REQUIRED WORK
Repeat every item below word for word, but leave the pictures out.
___ EXCERPTED RECORDS
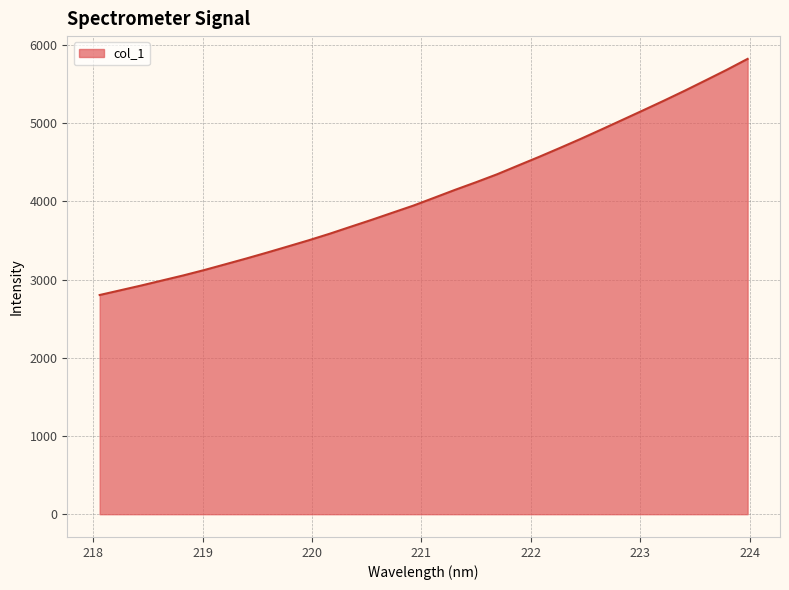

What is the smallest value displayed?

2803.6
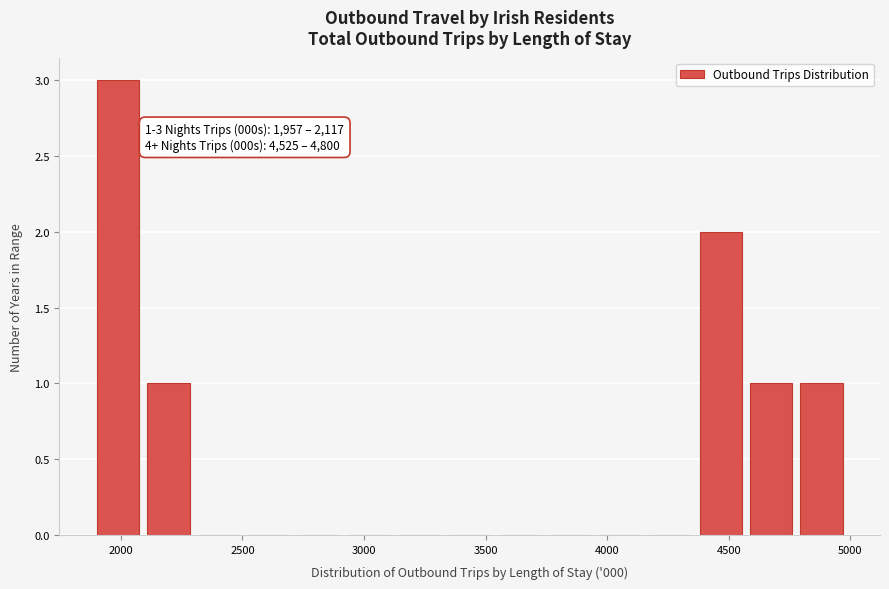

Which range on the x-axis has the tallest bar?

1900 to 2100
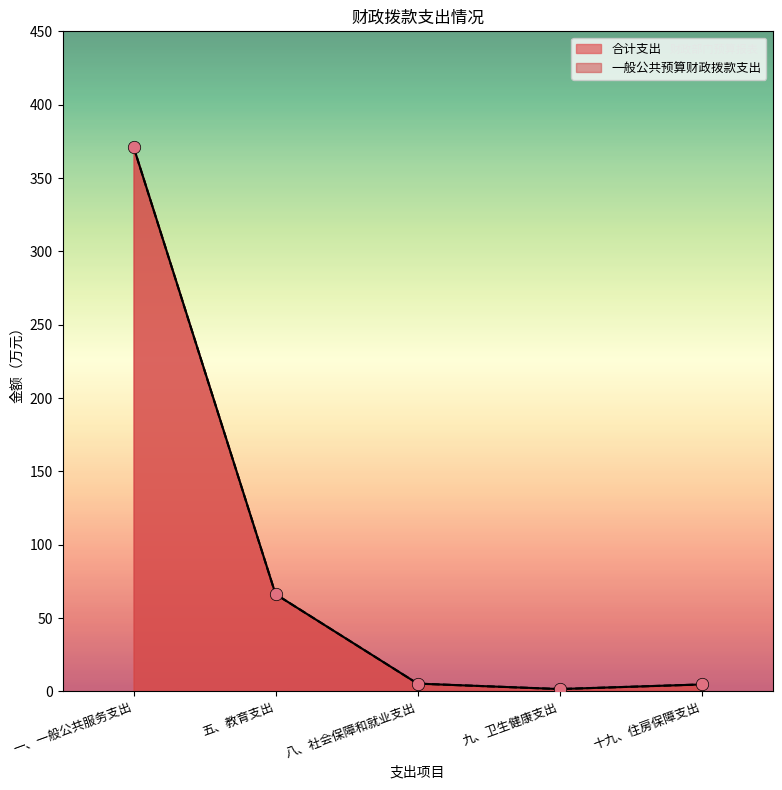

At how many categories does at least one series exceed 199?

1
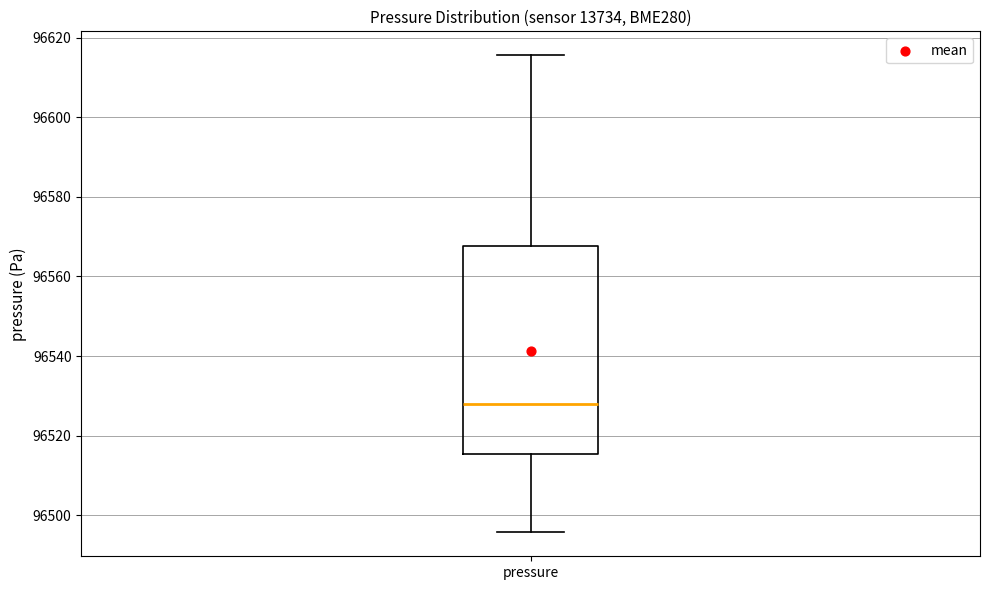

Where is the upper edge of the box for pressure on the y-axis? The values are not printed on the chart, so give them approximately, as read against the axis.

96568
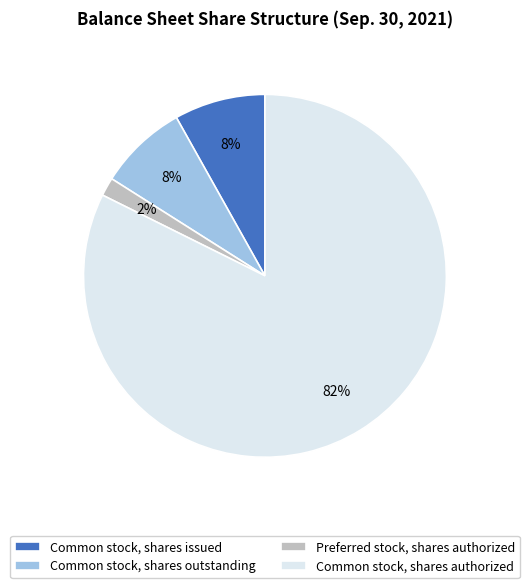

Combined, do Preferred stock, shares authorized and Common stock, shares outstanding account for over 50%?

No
______
TASK SOLUTION
What is the smallest value displayed?

2803.6

Which range on the x-axis has the tallest bar?

1900 to 2100

At how many categories does at least one series exceed 199?

1

Where is the upper edge of the box for pressure on the y-axis? The values are not printed on the chart, so give them approximately, as read against the axis.

96568

Combined, do Preferred stock, shares authorized and Common stock, shares outstanding account for over 50%?

No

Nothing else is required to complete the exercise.